Tal Yarkoni (Email | Web | Twitter | GitHub), March 2014
w/ seaborn improvements by Michael Waskom
The first thing we need to do is import ye old faithful Python libraries--pandas, numpy, and matplotlib. Without these, we are nothing! (With them, we're still nothing, but we're a special kind of nothing that can analyze data and generate plots quickly.) We'll also import seaborn to get nice matplotlib defaults for free.
import pandas as pd
import numpy as np
import matplotlib as mpl
import matplotlib.pyplot as plt
from scipy import stats
import seaborn as sns
sns.set(rc={"axes.labelsize": 15})
data = pd.read_csv('Restaurant_Inspection_Scores.csv')
data = data.drop_duplicates() # Get rid of a few duplicate lines
# Create unique ID column that's human-readable--concatenate name and address
data['string_id'] = [x.lower() for x in (data['Restaurant Name'] + '_' + data['Facility ID'].astype(str))]
# ...but use Facility ID for most analyses
data['id'] = data.pop('Facility ID')
# We'll also add a datetime column, which will come in handy later
data['date'] = pd.to_datetime(data['Inspection Date'])
# Also for convenience
restaurants = data.groupby('id')
# Print some stuff
print "Number of inspections:", len(data)
print "\nNumber of restaurants inspected:", len(restaurants)
print "\nColumns:\n", data.dtypes
Number of inspections: 19454 Number of restaurants inspected: 4405 Columns: Restaurant Name object Zip Code int64 Inspection Date object Score int64 Address object Process Description object string_id object id int64 date datetime64[ns] dtype: object
We have nearly 20,000 inspections from over 4,400 distinct establishments. For each inspection, we have (among other things) a health inspection score, an establishment name, an inspection date, and a description of the process (i.e., whether the inspection was routine, or reflected a follow-up visit triggered by an establishment failing an earlier inspection).
Okay, now that we have data, we can start our exploration. First, let's look at the histogram of scores:
def plot_histogram():
data['Score'].hist(bins=50, lw=0)
plt.xlabel('Health inspection score')
plt.ylabel('Count')
plot_histogram()
## Uncomment the next line to print a frequency table as well
# print data['Score'].value_counts().sort_index()

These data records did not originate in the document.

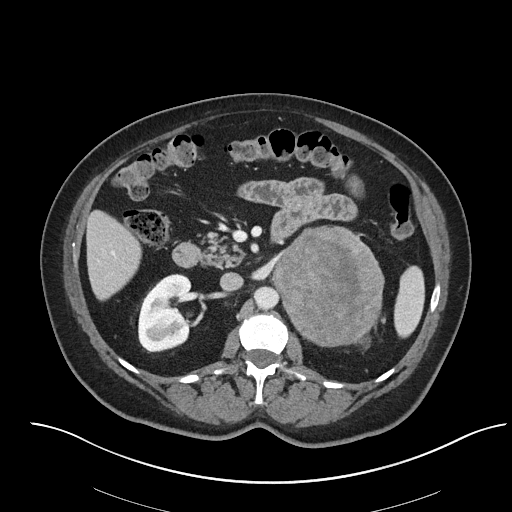
Contrast-enhanced abdominal CT, one axial slice; slice 38 of 92 in the series (ordered by position); reconstruction kernel I40f/2; 120 kVp; soft-tissue window (W 400 / L 40 HU); 3 mm slice thickness; 512 × 512 image matrix, field of view 440 × 440 mm. Female patient, age 53 years. Case-level facts recorded for this patient, not image findings: diagnosis: adrenocortical carcinoma; tumour side: left adrenal; tumour size at pathology: 9 cm.
Structures marked on this image (semi-automatically segmented with operator editing):
- mass: box from (x=274, y=227) to (x=383, y=344) px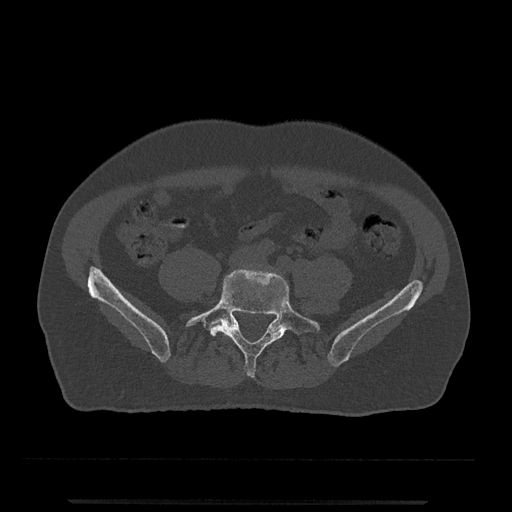
CT including the spine, one axial slice; slice 77 of 797 in the series (ordered by position); reconstruction kernel Br40s/3; 120 kVp; bone window (W 1800 / L 400 HU); 0.5 mm slice thickness; 512 × 512 image matrix, field of view 419 × 419 mm. Patient: male, 63 years. Case-level facts recorded for this patient, not image findings: primary cancer: prostate.
Annotated regions visible in this slice (semi-automatically segmented with operator editing):
- L4 vertebra: box from (x=232, y=320) to (x=234, y=322) px
- L5 vertebra: (x=186, y=269)–(x=321, y=378)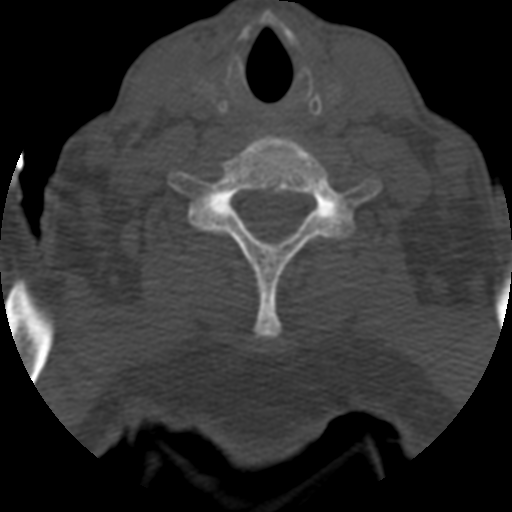
CT including the spine, one axial slice. Position 531 of 708 along the scan axis. One of 3 acquisitions stored at this slice position. Bone window (W 1800 / L 400 HU). 1.25 mm slice thickness. 512 × 512 image matrix. Patient age 55 years. From the clinical record (not read from this slice): primary cancer: colon; vertebrae with lytic lesions (as recorded): T12, L1, L5.
Outlined on this slice (semi-automatically segmented with operator editing):
- T1 vertebra: box from (x=216, y=198) to (x=240, y=222) px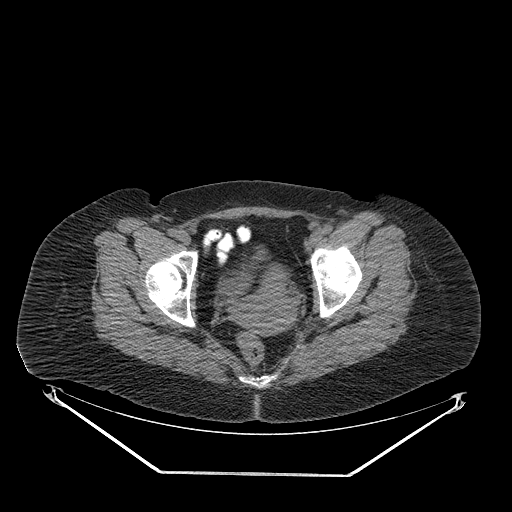
CT of an extremity soft-tissue mass (from a PET/CT study), one axial slice. Position 64 of 267 along the scan axis. Reconstruction kernel STANDARD. Soft-tissue window (W 400 / L 40 HU). 512 × 512 image matrix, field of view 500 × 500 mm. Female patient. Case-level facts recorded for this patient, not image findings: histological type: myxofibrosarcoma; grade: intermediate; site of the primary tumour: left thigh.
Outlined on this slice (expert contour drawn on MRI and transferred to this co-registered scan by the dataset authors):
- gross tumour volume including surrounding oedema: bounding box (x1, y1, x2, y2) in pixels: (311, 238, 321, 248)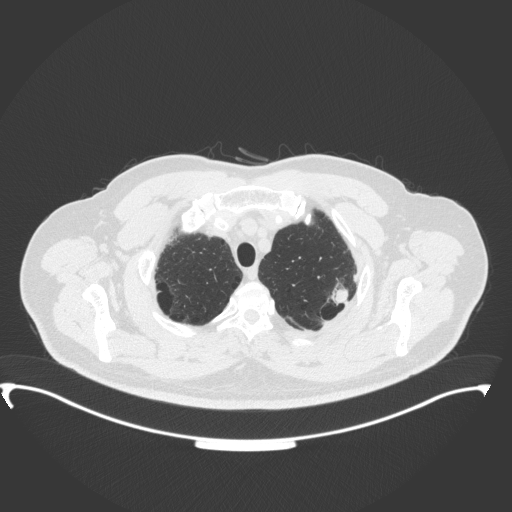
Chest CT, one axial slice. Slice 316 of 350 in the series (ordered by position). Reconstruction kernel B31f. Lung window (W 1500 / L -600 HU). 1 mm slice thickness. 512 × 512 image matrix, field of view 459 × 459 mm. Male patient, age 64 years. Case-level facts recorded for this patient, not image findings: clinical TNM (as recorded): T1c N1 M1.
Annotated regions visible in this slice (bounding box drawn by a radiologist):
- lung tumour (recorded histology: adenocarcinoma): bounding box <328,280,352,311> (left, top, right, bottom; pixels)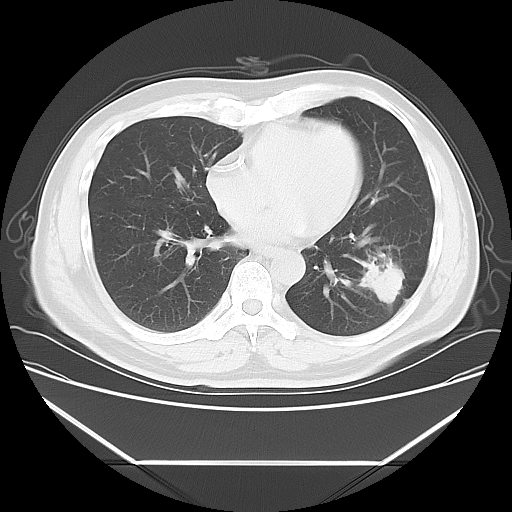
Chest CT, one axial slice. Position 24 of 57 along the scan axis. 120 kVp. Lung window (W 1500 / L -600 HU). 5 mm slice thickness. 512 × 512 image matrix, field of view 384 × 384 mm. Patient: male, 53 years. Case-level facts recorded for this patient, not image findings: clinical TNM (as recorded): T1c N0 M0; histopathological grade: G2-3.
Annotated regions visible in this slice (bounding box drawn by a radiologist):
- lung tumour (recorded histology: adenocarcinoma): bounding box <353,250,410,312> (left, top, right, bottom; pixels)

There are several interesting things to note here. One is that there are zero health inspection scores of 98 or 99--presumably because the smallest possible violation results in a loss of at least 3 points. A similar explanation probably accounts for the dip around 95--i.e., it's relatively unusual to getting docked exactly 5 points for a single infraction.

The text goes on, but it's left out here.